Een of andere vorm van psychose, schat ik zo in. Misschien is ze vervuild en uitgemergeld opgevangen in een Nijmeegse kliniek, opgekalefaterd en vervolgens ontsnapt. Ze zegt een boek te schrijven over haar omzwervingen en daarvoor zoekt ze een geldschieter. Maar ik ben arm en wil het sowieso niet lezen. Af en toe murmelt ze wat over psychiatrie. Te kort en te onduidelijk om te begrijpen wat.

Na Kranenburg sla ik af. Ze zegt me dat ik Emmerich heb laten liggen (wat onzin is) en vraagt me waar we naartoe gaan. Naar Kleve dus, zoals ik heb gezegd. Ze lijkt te denken dat ik iets met haar voor heb en dat lijkt haar niet erg te verontrusten.

We rijden door Nütterden.
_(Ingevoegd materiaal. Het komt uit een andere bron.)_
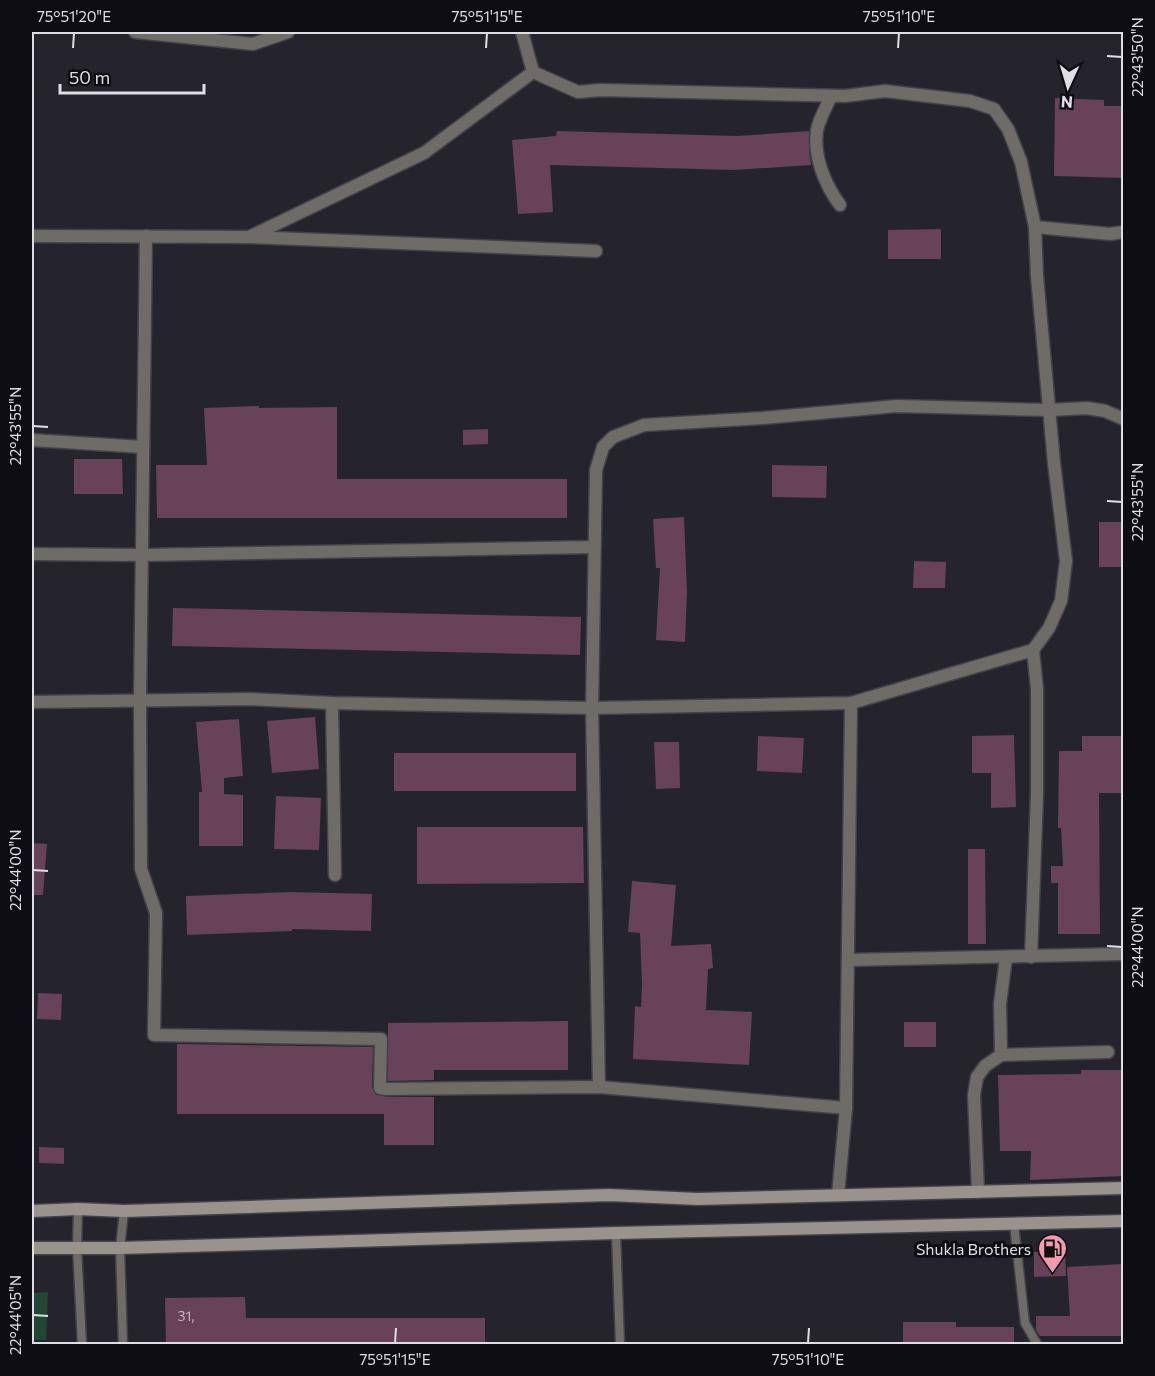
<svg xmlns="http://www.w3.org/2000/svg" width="1155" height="1376" font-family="Commissioner,sans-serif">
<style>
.green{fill:#224833}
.building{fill:#674258}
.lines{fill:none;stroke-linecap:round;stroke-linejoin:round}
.lane-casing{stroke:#43424a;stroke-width:11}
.street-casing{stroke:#43424a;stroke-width:15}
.secondary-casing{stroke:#43424a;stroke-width:15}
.lane{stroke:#6f6b67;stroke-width:8}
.street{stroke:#6f6b67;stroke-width:12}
.secondary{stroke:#99928d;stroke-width:12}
.ticks{fill:none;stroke:#dfdee5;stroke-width:2}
.labels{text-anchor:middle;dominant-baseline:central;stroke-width:6;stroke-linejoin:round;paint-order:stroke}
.number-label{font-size:14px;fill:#c1b7c2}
.poi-label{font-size:16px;fill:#dfdee5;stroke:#0e0e12;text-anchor:end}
.neatline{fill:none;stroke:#dfdee5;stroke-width:2}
.ticks-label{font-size:15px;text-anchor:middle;fill:#dfdee5}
</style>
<rect width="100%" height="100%" fill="#25242d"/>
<polygon class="green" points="48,1292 46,1340 32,1340 32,1293"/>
<g class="building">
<polygon points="1055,98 1104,100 1104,106 1124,106 1124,178 1054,176"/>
<polygon points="557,131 737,136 809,131 809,150 811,165 734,170 550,165 553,212 518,214 512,140 556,136"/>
<polygon points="941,229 941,259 888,259 888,230"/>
<polygon points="259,406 259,408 337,407 337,479 567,479 567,518 157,518 156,465 207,465 204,408"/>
<polygon points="488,429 488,444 463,445 463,430"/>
<polygon points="74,459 122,459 123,494 74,494"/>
<polygon points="772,465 827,466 826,498 772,497"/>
<polygon points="684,517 687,592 685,642 656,640 660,568 656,568 653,519"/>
<rect x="1099" y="522" width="25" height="45"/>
<polygon points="914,561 946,562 945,588 913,588"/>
<polygon points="173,608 581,617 580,655 172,646"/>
<polygon points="315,717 319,769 272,773 267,721"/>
<polygon points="239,719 243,776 224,778 224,794 243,795 243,846 199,846 199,792 202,792 196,722"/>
<polygon points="1014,735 1016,807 991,808 991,773 972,773 972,736"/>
<polygon points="758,736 804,738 802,773 757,771"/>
<polygon points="1082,736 1124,736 1124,793 1099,793 1100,934 1058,934 1058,883 1051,883 1051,866 1063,866 1061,828 1058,828 1059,751 1082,751"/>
<polygon points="654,742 679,742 680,788 656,789"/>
<rect x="394" y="753" width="182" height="38"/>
<polygon points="276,796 321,798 319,850 274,849"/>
<polygon points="417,827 583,827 584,883 417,884"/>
<polygon points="32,843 47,844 43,895 32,895"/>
<polygon points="968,849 985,849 986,944 968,944"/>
<polygon points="632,881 676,885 671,946 711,944 713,968 708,969 706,1010 752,1012 749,1065 633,1059 635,1006 641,1007 642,984 640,933 628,932"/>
<polygon points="290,892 372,894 371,931 292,929 292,931 187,935 186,896"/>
<polygon points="38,993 62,994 61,1020 37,1019"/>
<polygon points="568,1021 568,1070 434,1070 434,1080 388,1081 388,1023"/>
<rect x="904" y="1022" width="32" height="25"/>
<polygon points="177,1044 373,1047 372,1088 375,1094 387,1097 434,1097 434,1145 384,1145 384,1114 177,1114"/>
<polygon points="1081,1070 1124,1070 1124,1176 1030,1180 1031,1151 1000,1151 998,1075 1081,1074"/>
<polygon points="39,1147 64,1148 64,1164 39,1163"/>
<polygon points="1065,1251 1066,1276 1034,1277 1034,1252"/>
<polygon points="1124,1264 1124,1336 1040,1336 1036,1330 1036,1316 1070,1316 1067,1267"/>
<polygon points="245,1297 246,1318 485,1318 485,1344 166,1344 165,1298"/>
<polygon points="903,1322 956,1322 956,1327 1014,1327 1014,1344 903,1344"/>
</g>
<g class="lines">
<defs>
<g id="lane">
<polyline points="78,1209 77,1247 82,1344"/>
<polyline points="1014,1224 1025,1323 1037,1344"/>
<polyline points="616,1233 620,1344"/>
<polyline points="123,1344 120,1248 124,1211"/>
</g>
<g id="street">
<polyline points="135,32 253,44 288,32"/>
<path d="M 831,96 C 827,106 819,119 817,130 C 813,156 825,185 840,205"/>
<polyline points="1035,227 1110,234 1124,232"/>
<polyline points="32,236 249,237 424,153 533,72"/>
<polyline points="146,236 140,701 141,869 156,913 154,1035 381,1039 380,1088 387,1089 599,1087 846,1108"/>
<polyline points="250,237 596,251"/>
<polyline points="32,440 143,447"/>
<polyline points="32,554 142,555 594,547"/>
<polyline points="32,702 249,699 332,703 592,708 851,703 1033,650 1049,628 1061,601 1066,561 1054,463 1037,276 1035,227 1021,162 1008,129 994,109 970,101 885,91 845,96 601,90 578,92 533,72 522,32"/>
<polyline points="332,703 335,875"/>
<polyline points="1031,957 1037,794 1037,689 1033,650"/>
<polyline points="848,960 1124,954"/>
<polyline points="1001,1055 1000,1004 1006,958"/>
<polyline points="599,1087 592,708 596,470 603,447 613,437 644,425 763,418 897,406 1049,410 1087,408 1105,411 1124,419"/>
<polyline points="978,1192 974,1095 977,1077 985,1066 1001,1055 1108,1052"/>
<polyline points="838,1195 846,1108 851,703"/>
</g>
<g id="secondary">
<polyline points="32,1211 78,1209 124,1211 609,1195 698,1199 1124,1188"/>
<polyline points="32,1248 120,1248 616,1233 1124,1221"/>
</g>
</defs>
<use href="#lane" class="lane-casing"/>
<use href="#street" class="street-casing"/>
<use href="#secondary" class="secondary-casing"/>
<use href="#lane" class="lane"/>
<use href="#street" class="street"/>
<use href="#secondary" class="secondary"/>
</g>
<path class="ticks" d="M 73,48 L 74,33M 486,48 L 487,33M 898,48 L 899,33M 1107,56 L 1122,57M 33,426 L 48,427M 1107,501 L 1122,502M 33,870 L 48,871M 1107,946 L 1122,947M 33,1315 L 48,1316M 395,1343 L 396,1328M 808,1343 L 809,1328"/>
<defs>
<symbol id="fuel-pin" viewBox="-11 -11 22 30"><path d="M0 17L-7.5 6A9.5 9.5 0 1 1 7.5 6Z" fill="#f39aac" stroke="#0e0e12"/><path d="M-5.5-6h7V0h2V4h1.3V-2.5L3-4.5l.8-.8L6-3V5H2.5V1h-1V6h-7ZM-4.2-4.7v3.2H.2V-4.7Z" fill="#111"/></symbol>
</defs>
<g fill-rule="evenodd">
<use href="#fuel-pin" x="1036" y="1232" width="33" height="45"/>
</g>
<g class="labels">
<g class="number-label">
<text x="186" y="1315">31,</text>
</g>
<g class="poi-label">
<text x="1031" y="1248">Shukla Brothers</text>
</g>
</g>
<rect width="1155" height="1376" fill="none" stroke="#0e0e12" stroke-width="66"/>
<g transform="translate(1068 87) rotate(184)" stroke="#0e0e12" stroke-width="4.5" paint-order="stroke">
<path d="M0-4.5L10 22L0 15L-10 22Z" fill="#dfdee5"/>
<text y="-9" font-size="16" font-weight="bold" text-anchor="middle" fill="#dfdee5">N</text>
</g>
<path d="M60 84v9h144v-9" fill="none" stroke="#dfdee5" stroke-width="3"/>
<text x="69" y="84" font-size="18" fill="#dfdee5" stroke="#0e0e12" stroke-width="4.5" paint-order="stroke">50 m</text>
<rect x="33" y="33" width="1089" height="1310" class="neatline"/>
<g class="ticks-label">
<text x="74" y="22">75°51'20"E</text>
<text x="487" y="22">75°51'15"E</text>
<text x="899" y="22">75°51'10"E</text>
<text transform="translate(1138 57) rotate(-90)" y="5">22°43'50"N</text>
<text transform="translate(16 426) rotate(-90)" y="5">22°43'55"N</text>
<text transform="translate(1138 502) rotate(-90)" y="5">22°43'55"N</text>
<text transform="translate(16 870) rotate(-90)" y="5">22°44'00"N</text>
<text transform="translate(1138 947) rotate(-90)" y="5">22°44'00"N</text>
<text transform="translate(16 1315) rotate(-90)" y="5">22°44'05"N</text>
<text x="395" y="1365">75°51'15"E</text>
<text x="808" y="1365">75°51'10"E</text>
</g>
</svg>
Ik zeg haar dat ik hier woon, maar dat we een stukje verder rijden. Bij de twee herbergen in de dorpskern schiet ze in de lach. “Gästezimmer.” Ze zegt me dat ze geen geld heeft en dus geen gast kan zijn, hoewel ze als vrouw natuurlijk altijd iets met seks kan doen om haar doel te bereiken. Maar de mensen in de kroegen hier waren vaak erg lastig. Lastiger dan in Frankrijk.
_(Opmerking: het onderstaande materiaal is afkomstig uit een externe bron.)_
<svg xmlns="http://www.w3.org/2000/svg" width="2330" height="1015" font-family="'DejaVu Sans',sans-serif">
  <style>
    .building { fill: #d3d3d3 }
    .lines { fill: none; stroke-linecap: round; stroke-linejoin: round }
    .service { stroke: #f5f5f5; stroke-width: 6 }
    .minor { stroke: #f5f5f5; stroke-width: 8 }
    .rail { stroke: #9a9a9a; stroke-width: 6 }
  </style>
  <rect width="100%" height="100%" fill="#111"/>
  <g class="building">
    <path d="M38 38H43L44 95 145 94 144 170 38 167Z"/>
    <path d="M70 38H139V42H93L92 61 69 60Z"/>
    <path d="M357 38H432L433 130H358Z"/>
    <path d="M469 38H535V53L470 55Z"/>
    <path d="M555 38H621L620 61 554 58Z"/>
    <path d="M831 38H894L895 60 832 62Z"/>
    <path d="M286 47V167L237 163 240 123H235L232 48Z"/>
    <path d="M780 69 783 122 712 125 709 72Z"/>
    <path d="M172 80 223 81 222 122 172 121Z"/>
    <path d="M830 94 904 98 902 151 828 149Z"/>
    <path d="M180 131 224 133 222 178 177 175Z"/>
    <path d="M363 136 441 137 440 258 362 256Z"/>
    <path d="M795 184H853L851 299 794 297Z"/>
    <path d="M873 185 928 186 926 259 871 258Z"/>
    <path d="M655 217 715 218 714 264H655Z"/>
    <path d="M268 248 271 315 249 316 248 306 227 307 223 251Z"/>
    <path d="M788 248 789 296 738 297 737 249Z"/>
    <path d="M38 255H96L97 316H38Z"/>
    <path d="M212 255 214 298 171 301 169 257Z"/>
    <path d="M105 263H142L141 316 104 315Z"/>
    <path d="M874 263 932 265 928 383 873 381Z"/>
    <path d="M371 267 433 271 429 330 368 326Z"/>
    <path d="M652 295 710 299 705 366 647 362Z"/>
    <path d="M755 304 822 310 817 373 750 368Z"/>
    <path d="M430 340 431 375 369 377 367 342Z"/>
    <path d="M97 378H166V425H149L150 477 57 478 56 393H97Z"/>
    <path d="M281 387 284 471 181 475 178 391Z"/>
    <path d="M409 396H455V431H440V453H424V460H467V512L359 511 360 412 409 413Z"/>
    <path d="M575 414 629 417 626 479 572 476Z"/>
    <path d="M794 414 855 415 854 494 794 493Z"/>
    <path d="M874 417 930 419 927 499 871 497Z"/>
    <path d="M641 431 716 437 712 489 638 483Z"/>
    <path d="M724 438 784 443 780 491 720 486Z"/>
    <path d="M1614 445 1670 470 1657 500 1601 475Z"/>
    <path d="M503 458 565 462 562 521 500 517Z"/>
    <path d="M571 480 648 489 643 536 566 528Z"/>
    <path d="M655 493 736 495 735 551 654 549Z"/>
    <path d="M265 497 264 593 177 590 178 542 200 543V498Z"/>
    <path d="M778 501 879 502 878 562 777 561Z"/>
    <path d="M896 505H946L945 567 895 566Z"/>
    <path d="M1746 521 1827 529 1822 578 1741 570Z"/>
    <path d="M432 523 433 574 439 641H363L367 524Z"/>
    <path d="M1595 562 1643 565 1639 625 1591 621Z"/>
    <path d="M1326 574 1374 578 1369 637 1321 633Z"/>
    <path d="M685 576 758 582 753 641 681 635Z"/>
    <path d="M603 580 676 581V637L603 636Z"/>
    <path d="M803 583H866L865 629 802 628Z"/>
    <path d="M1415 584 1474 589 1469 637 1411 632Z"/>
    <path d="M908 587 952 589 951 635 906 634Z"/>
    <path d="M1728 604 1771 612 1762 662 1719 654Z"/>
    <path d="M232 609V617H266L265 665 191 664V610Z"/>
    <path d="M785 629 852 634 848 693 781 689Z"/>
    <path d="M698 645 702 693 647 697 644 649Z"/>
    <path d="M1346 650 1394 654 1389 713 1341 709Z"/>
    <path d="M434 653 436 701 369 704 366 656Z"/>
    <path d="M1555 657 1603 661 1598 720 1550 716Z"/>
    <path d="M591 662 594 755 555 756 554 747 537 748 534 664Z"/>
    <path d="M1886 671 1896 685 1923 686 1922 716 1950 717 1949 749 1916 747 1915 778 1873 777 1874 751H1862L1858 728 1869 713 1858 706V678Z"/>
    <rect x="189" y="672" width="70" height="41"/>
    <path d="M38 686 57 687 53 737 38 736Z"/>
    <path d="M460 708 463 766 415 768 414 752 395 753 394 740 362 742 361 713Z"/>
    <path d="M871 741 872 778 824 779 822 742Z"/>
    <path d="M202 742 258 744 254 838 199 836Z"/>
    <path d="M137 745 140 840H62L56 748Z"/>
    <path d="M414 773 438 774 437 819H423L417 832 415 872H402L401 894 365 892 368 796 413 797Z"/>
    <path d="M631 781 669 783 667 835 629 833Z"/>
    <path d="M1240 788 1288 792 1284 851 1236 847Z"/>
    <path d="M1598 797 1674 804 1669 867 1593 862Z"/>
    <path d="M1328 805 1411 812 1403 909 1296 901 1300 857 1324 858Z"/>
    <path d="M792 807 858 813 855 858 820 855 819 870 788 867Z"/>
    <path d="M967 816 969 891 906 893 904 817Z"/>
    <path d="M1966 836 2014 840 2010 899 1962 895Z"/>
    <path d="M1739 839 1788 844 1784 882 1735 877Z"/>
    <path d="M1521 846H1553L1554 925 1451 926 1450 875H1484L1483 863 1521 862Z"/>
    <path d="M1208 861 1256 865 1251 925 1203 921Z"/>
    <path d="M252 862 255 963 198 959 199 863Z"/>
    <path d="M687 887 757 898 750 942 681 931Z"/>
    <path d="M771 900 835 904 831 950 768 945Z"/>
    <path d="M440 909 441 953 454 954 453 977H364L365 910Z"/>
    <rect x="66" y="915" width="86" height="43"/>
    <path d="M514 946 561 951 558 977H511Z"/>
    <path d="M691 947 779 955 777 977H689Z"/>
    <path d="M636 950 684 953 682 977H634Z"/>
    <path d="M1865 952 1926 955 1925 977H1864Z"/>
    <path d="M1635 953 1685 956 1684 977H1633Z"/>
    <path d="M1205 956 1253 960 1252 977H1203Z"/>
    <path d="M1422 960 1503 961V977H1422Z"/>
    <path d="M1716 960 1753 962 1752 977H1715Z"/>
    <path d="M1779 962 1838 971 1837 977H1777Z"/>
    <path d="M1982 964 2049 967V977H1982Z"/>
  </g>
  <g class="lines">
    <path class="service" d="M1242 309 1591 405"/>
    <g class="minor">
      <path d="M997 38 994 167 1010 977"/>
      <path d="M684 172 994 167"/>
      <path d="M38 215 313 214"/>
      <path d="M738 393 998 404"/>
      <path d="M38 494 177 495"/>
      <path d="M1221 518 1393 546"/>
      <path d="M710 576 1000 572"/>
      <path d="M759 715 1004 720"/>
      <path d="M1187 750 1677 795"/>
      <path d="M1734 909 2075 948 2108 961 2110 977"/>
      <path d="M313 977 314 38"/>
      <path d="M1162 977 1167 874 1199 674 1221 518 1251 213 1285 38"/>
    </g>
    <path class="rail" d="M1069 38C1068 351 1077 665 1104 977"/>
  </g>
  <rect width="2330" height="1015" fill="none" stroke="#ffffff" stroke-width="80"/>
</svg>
Goed, het woord seks is gevallen. Ik heb er wel zin in, maar ik heb ook geen geld. En ik heb nog een programma af te werken. Bovendien voel ik er niet voor om bestolen te worden of om een of andere afgrijselijke ziekte op te lopen. Ik ga er niet op in. Ik wil het in stilte overwegen, desnoods tot Emmerich.

De WDR bericht wat slecht economisch nieuws. Ze zegt dat het hier ook alleen maar slechter wordt. Om een huis te kopen bijvoorbeeld. Nog slechter dan in Engeland.

We zijn Kleve voorbij. Ze is geboeid door al het water en de hangbrug. Dat is de Rijn, zeg ik.

Ze ziet de wegwijzer met Elten. Daar moet ze zijn, Elten. Nou dat is fraai, maar goed, we zijn nu toch aan het rijden, dus gaan we maar naar Elten. Daar stopt haar bus. Ergens heen. Naar Arnhem (dat had korter gekund) of naar Oberhausen.

Wat mijn band met Frankrijk is? Waar we vandaan komen? Ik tik tegen de pluizige ooievaar die aan de achteruitkijkspiegel hangt. Alsace! Ze weet het precies. Colmar en alles, bij Freiburg over de grens. Mooi gebied, fijne mensen.

Ik zet haar af op het dorpsplein bij de kerk. Ze wil me bedanken, maar omdat ze niets heeft kan ze me niets geven. Ik weet wel iets, en zij ook, maar ik betwijfel of dat hygiënisch is en ik zit niet te wachten op meer zorgen. Ze zal bidden voor mij en voor de mensen in de Elzas. Ik wens haar veel succes in Elten. Ze verdwijnt in een dönertent. Om werk te zoeken.